Frequently asked questions

FAQ on this topic.

Which materials do you keep in stock as standard?+
Free-cutting steels 11SMnPb30, 11SMn37, quenched and tempered steel 42CrMo4, stainless steels 1.4305, 1.4404, 1.4571, brass CuZn39Pb3, bronze CuSn8, aluminium AlCuMgPb (2007). Special materials are sourced at short notice through established suppliers.
Can you also machine titanium alloys?+
Yes. We regularly process titanium Grade 2 and Grade 5 (TiAl6V4) for medical applications. Special tools and machining strategies are required – which is reflected in the costing.
Do you supply material certificates?+
Standard are 2.2 test reports and 3.1 material certificates to DIN EN 10204. 3.2 certificates via external third-party inspectors on request.

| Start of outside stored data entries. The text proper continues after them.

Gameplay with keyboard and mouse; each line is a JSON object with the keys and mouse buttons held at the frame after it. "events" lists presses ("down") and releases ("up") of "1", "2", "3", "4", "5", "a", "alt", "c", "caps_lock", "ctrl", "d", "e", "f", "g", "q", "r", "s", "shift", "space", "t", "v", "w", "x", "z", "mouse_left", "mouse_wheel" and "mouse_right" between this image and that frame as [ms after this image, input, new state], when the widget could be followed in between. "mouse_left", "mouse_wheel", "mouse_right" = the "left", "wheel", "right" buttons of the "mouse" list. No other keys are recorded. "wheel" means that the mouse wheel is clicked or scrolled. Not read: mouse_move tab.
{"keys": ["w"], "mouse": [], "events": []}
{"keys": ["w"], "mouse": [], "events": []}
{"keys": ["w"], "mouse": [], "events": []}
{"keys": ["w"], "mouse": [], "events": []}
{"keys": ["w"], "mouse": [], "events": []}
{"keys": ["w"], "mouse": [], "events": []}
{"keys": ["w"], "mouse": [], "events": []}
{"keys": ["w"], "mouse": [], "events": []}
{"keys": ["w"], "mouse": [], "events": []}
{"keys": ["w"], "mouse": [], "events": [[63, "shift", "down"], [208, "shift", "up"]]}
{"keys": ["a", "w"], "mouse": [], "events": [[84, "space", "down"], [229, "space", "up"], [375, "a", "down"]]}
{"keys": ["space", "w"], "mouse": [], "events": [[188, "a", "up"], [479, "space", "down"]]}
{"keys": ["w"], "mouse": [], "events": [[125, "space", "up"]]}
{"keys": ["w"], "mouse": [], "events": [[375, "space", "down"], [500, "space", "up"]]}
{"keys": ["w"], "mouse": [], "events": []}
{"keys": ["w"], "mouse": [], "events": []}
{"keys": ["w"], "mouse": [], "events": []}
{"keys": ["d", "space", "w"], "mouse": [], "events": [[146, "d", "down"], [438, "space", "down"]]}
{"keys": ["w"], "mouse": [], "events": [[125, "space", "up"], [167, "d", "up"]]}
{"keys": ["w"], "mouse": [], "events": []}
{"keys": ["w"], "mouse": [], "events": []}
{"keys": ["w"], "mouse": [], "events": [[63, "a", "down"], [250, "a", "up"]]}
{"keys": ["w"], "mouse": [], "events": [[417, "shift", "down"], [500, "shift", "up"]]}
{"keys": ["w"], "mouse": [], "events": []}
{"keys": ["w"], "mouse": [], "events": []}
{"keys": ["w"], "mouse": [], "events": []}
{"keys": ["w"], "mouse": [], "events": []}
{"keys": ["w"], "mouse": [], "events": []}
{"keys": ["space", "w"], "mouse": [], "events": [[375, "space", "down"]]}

How does material choice affect delivery time?+
Stock materials have standard delivery time (4–6 weeks for series). Special materials can extend delivery time by 1–3 weeks – depending on availability at the material supplier.
Can I still change the material later?+
Before series start, yes. After first article approval only with a new first article inspection – that is mandatory in the quality management system.
Do you also advise on material selection?+
Yes. On first-time inquiries we propose material alternatives when we see optimization potential. That is part of our service.